ML usually requires a large dataset for training to improve prediction accuracy. Geological and operational data, however, were not always measured leading to imbalanced dataset. Data processing was found very important for a meaningful prediction of sand production across the oilfield with the ML techniques. Different scenarios were conducted to investigate the sensitivity of the prediction accuracy depending on the location and depth of the data sources as well as on the proximity to the nearby major geological faults. Incorporating mechanical property of each horizon as input data in future studies could provide a more nuanced understanding and potentially elevate the precision of the predictions. This finding elucidates the complex interplay between geological and operational factors in sand production, advocating for models tailored to specific conditions and enriched with diverse data scenarios and domain-specific insights.

The investigation focused on several key research questions:

  • The analysis demonstrated that ML models trained on diverse datasets from multiple blocks performed better than those trained on fewer blocks, highlighting the importance of data diversity in improving prediction accuracy.

  • The study found that integrating data from multiple horizons generally reduced the prediction error, suggesting that a more comprehensive dataset enhances prediction accuracy. However, some horizons consistently showed higher RMSEs, indicating their complexity and the need for additional data or refined models.
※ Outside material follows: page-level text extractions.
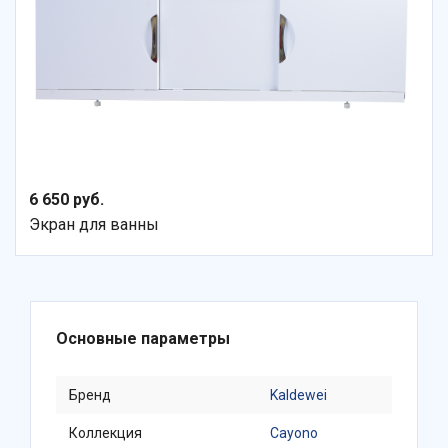
6 650 руб.
Экран для ванны
Основные параметры
Бренд
Kaldewei
Коллекция
Cayono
  • The findings revealed that using only operational data (liquid rate and water cut) resulted in lower RMSE than using all available data, including geological features. This suggests that the quality of input data significantly impacts prediction accuracy, and introducing noise through less accurate geological data can diminish model performance.
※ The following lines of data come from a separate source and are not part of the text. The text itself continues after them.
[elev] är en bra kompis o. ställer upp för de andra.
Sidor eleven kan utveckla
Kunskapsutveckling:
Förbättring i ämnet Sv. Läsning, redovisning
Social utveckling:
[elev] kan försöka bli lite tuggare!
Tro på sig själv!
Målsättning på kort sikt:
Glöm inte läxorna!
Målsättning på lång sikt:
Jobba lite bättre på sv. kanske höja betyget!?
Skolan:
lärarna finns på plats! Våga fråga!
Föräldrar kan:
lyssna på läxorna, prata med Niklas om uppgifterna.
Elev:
  • The study underscored that wells' proximity to faults significantly affects sand production predictions. Models trained and tested on wells from similar locations (e.g., distant from faults) performed better, emphasizing the need for tailored approaches in predictive modeling to account for these geological complexities.

The applied ML methods demonstrated commendable classification accuracy in identifying sand-producing wells. The research introduced novel metrics—PPA and PTPA—tailored to the operational needs of sand production management. These metrics were instrumental in evaluating model performance more relevantly, especially in forecasting operationally pivotal events like peak sand production.
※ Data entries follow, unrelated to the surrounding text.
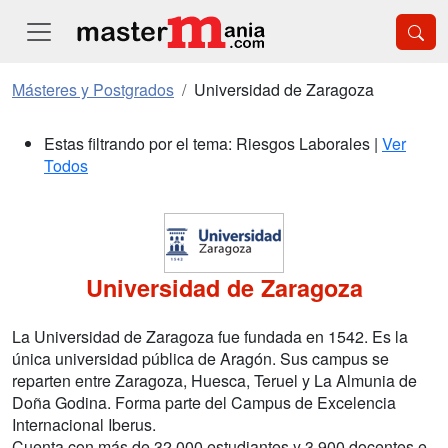
Másteres y Postgrados
Universidad de Zaragoza
Estas filtrando por el tema: Riesgos Laborales |
Ver
Todos
Universidad de Zaragoza
La Universidad de Zaragoza fue fundada en 1542. Es la
única universidad pública de Aragón. Sus campus se
reparten entre Zaragoza, Huesca, Teruel y La Almunia de
Doña Godina. Forma parte del Campus de Excelencia
Internacional Iberus.
Cuenta con más de 32.000 estudiantes y 3.900 docentes e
In conclusion, this research marks a significant stride in sand production prediction. It not only reinforces the potential of ML in enhancing understanding and forecasting of sand production, but it also paves the way for future studies to focus on refining prediction models. By incorporating stress-related domain-specific knowledge and enriching training data, future research can further improve the accuracy and reliability of sand production prediction, ensuring more informed decision-making and efficient operational management in oilfield operations.